Marbled Banana Bread
This post may contain affiliate links. Read my full disclosure policy.
With a gorgeous ribbon of chocolate running through it, this marbled banana bread is as impressive as it is delicious.
I haven’t been shy about offering up banana bread recipes on this site (pick your flavor: chai-spiced banana bread, chocolate banana bread, or coconut banana bread) but this one is such a beauty, I couldn’t resist adding one more. Tender and sweet with a gorgeous ribbon of melted chocolate running through it, marbled banana bread is as impressive looking as it is delicious. Plus, it’s fun to make: you spoon the banana and chocolate batters into a loaf pan alternately, then artistically swirl the two together with a knife.
Table of Contents
“I am pretty sure that my kids beg me to buy bananas at the grocery store, only to let them go brown, so that I have to make this banana bread. So delicious!”
What You’ll Need To Make Marbled Banana Bread
Step-by-Step Instructions
Begin by combining the flour, baking soda and salt.
Whisk to combine.
Set aside, then cream the butter and sugar until light and fluffy.
Add the eggs one at a time.
Beating well after each addition.
Add the dry ingredients.
Beat on low speed to combine.
Add the mashed bananas, sour cream, and vanilla extract.
Mix until just combined. The batter will be thick.
Place the chopped chocolate in a small microwave-safe bowl.
Microwave in short intervals, stirring in between so the chocolate doesn’t scorch, until the chocolate is almost melted. Stir, letting the residual heat melt the chocolate completely, then stir in the cocoa powder.
Add one cup of the batter to the melted chocolate.
Stir until well combined.
Spoon the two batters alternately into a greased loaf pan.
Then swirl with a knife.
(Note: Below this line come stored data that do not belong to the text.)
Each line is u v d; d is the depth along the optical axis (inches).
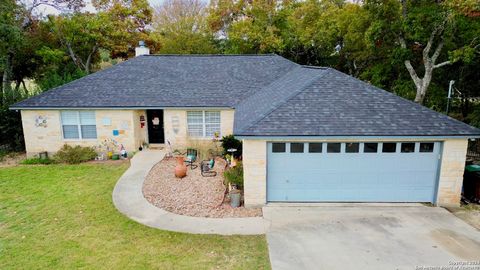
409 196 423.8
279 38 1289.4
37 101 642.8
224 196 448.8
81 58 1375.5
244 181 412.2
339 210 404.2
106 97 660.7
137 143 684.1
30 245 326.3
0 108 708.7
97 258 302.0
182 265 291.3
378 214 392.2
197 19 1807.3
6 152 716.0
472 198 434.0
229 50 1440.7
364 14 911.7
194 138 685.9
Don’t over-swirl or the colors will get muddled—four or five times up and back should do it.
Bake for about an hour and ten minutes.
Cool the loaf in the pan on a rack for about ten minutes, then remove and cool completely.
You May Also Like
Marbled Banana Bread
With a gorgeous ribbon of chocolate running through it, this marbled banana bread is as impressive as it is delicious.
Ingredients
- 1¾ cups all purpose flour, spooned into measuring cup and leveled-off
- ¾ teaspoon baking soda
- ¾ teaspoon salt
- 1 cup sugar
- 1 stick (½ cup) unsalted butter, softened
- 2 large eggs
- 1 cup mashed very ripe bananas, from 2-3 bananas
- ½ cup sour cream
- 1 teaspoon vanilla extract
- 3 ounces semisweet chocolate, chopped (a heaping ½ cup)
- 2 teaspoons natural unsweetened cocoa powder, such as Hershey's
Instructions
- Preheat the oven to 350°F. Grease a 9 x 5-inch loaf pan generously with butter or nonstick cooking spray.
- In a medium bowl, whisk together the flour, baking soda and salt. Set aside.
- In the bowl of an electric mixer, beat the butter and sugar until light and fluffy, about 2 minutes. Add the eggs, one at a time, beating well after each addition. Add the flour mixture and mix on low speed until just combined. Add the mashed bananas, sour cream and vanilla extract and beat until just combined. Do not overmix.
- Place the chocolate in a microwave safe bowl. Cook on high power in 20 second intervals, stopping to stir in between, until about 80% melted. Stir until smooth, letting the residual heat in the bowl melt the remaining bits of unmelted chocolate. Add the cocoa powder and stir until dissolved. Add one cup of the banana bread batter to the melted chocolate and stir until well combined.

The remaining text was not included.